Post # 19 - Let's have some cake!

July is a hard core birthday month on the beanbag. It starts with a birthday and ends with several birthdays. There are birthdays in the middle including that of my twins. It’s a month sprinkled with many days of guilt-free cake eating. And who doesn’t like to eat cake? Marie Antoinette did and I do too. 

Probably not the most flattering pics of the cake
Speaking of cakes, I have to decide on a good one for my twins birthday. The first birthday cake was all looks and not much taste. I’m not saying it was a bad cake but it wasn’t lip-smacking, I’m-ready-to-die, GIVE ME MORE kind of a cake. As far as looks were concerned, the cakes could give solid competition to Deepika Padukone. Although they resembled her husband’s get-ups a lot more. 
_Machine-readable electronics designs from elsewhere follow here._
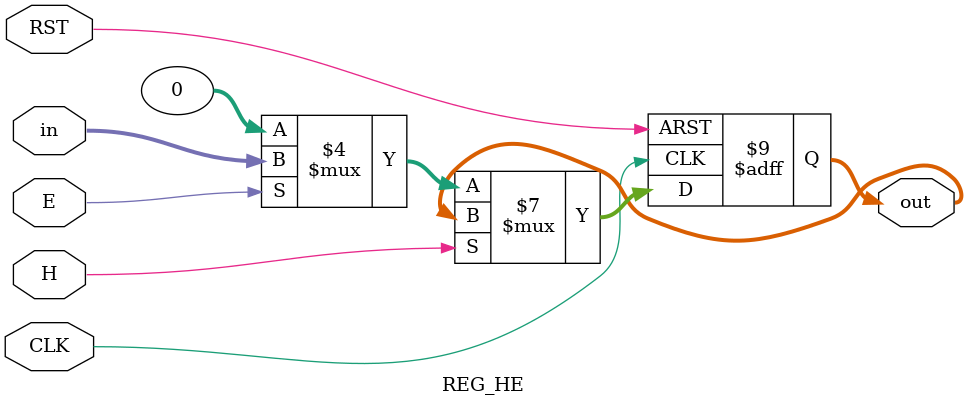
<source format=v>
`timescale 1ns / 1ps


module REG_HE
#(
parameter WIDTH=32
)
(
input                             CLK,
input                             RST,
input                             E,//Í¬²½Ê¹ÄÜ
input                             H,//hold
input[WIDTH-1:0]                  in,
output reg[WIDTH-1:0]             out
);
always@(posedge CLK or posedge RST) begin
    if(RST) begin
        out<='d0;
    end
    else if(H) begin
        out<=out;
    end
    else if(~E) begin
        out<='d0;
    end
    else begin
        out<=in;
    end
end
endmodule

</source>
Since the twins don’t have a say YET in the matter of their birthday cake, their mother gets to choose one. I’m oscillating between Reema’s absolutely divine gooey chocolate cake and my new find, @saddyscakeworks. I might just keep Reema’s cake for my birthday but the kind of track record I’ve had as far as my birthday cakes go is pathetic. Once, I kid you not, I cut a carrot cake on my birthday. You can close your mouth now. I know it’s shocking but no need to add more wrinkles to your face just because of me. 

Like all things first, this first post is a bit jittery. All firsts are kind of scary, aren’t they? I went to my first yoga class today after, what…four years I think? It wasn’t scary but I was a bit apprehensive about how it’ll go. I'll write about my yoga journey soon. In the meantime, I leave you with this great cake song by Ethel Merman, If I knew you were coming I’d have Baked a Cake. It's a fun, foot-tapping number. I promise you'll love it and it might take your mind off cake too. 




Note: I wrote this post before midnight on the 1st so it technically still counts as post#1 in the dailyJuly project.